* PROBLEM TO SOLVE *
The data must be written out once more, precisely as given.

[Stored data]
########

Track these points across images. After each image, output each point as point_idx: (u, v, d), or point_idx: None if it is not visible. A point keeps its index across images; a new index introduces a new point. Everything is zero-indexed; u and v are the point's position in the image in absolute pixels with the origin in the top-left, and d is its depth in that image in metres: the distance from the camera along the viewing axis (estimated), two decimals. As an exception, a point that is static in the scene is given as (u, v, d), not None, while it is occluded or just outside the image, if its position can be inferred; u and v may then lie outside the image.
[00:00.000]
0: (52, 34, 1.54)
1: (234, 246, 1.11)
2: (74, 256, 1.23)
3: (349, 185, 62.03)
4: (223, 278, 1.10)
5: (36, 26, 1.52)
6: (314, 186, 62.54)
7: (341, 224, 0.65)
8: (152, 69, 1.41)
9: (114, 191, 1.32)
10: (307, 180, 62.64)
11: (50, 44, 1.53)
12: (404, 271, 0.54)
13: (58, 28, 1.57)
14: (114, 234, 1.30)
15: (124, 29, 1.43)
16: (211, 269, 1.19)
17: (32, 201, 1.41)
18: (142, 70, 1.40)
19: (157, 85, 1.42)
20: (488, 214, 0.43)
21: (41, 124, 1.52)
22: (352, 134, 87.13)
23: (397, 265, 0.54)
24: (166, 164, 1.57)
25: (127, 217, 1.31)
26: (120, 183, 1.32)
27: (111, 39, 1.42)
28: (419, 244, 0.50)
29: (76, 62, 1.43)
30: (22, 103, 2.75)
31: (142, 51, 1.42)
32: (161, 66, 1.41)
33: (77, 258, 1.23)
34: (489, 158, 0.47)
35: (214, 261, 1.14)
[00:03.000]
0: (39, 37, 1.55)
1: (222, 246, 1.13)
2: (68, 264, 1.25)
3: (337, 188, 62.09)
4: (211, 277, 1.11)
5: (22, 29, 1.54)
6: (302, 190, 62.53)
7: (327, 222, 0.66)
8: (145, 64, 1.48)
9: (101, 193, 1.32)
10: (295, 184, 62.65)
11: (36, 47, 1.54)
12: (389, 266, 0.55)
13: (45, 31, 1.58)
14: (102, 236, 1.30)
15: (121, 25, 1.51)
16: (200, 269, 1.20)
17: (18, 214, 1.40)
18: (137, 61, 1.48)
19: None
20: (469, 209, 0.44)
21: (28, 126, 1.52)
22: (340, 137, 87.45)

########

* EXERCISE RESPONSE *
Track these points across images. After each image, output each point as point_idx: (u, v, d), or point_idx: None if it is not visible. A point keeps its index across images; a new index introduces a new point. Everything is zero-indexed; u and v are the point's position in the image in absolute pixels with the origin in the top-left, and d is its depth in that image in metres: the distance from the camera along the viewing axis (estimated), two decimals. As an exception, a point that is static in the scene is given as (u, v, d), not None, while it is occluded or just outside the image, if its position can be inferred; u and v may then lie outside the image.
[00:00.000]
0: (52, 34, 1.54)
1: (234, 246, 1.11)
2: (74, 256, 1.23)
3: (349, 185, 62.03)
4: (223, 278, 1.10)
5: (36, 26, 1.52)
6: (314, 186, 62.54)
7: (341, 224, 0.65)
8: (152, 69, 1.41)
9: (114, 191, 1.32)
10: (307, 180, 62.64)
11: (50, 44, 1.53)
12: (404, 271, 0.54)
13: (58, 28, 1.57)
14: (114, 234, 1.30)
15: (124, 29, 1.43)
16: (211, 269, 1.19)
17: (32, 201, 1.41)
18: (142, 70, 1.40)
19: (157, 85, 1.42)
20: (488, 214, 0.43)
21: (41, 124, 1.52)
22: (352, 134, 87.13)
23: (397, 265, 0.54)
24: (166, 164, 1.57)
25: (127, 217, 1.31)
26: (120, 183, 1.32)
27: (111, 39, 1.42)
28: (419, 244, 0.50)
29: (76, 62, 1.43)
30: (22, 103, 2.75)
31: (142, 51, 1.42)
32: (161, 66, 1.41)
33: (77, 258, 1.23)
34: (489, 158, 0.47)
35: (214, 261, 1.14)
[00:03.000]
0: (39, 37, 1.55)
1: (222, 246, 1.13)
2: (68, 264, 1.25)
3: (337, 188, 62.09)
4: (211, 277, 1.11)
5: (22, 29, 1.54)
6: (302, 190, 62.53)
7: (327, 222, 0.66)
8: (145, 64, 1.48)
9: (101, 193, 1.32)
10: (295, 184, 62.65)
11: (36, 47, 1.54)
12: (389, 266, 0.55)
13: (45, 31, 1.58)
14: (102, 236, 1.30)
15: (121, 25, 1.51)
16: (200, 269, 1.20)
17: (18, 214, 1.40)
18: (137, 61, 1.48)
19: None
20: (469, 209, 0.44)
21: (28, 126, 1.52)
22: (340, 137, 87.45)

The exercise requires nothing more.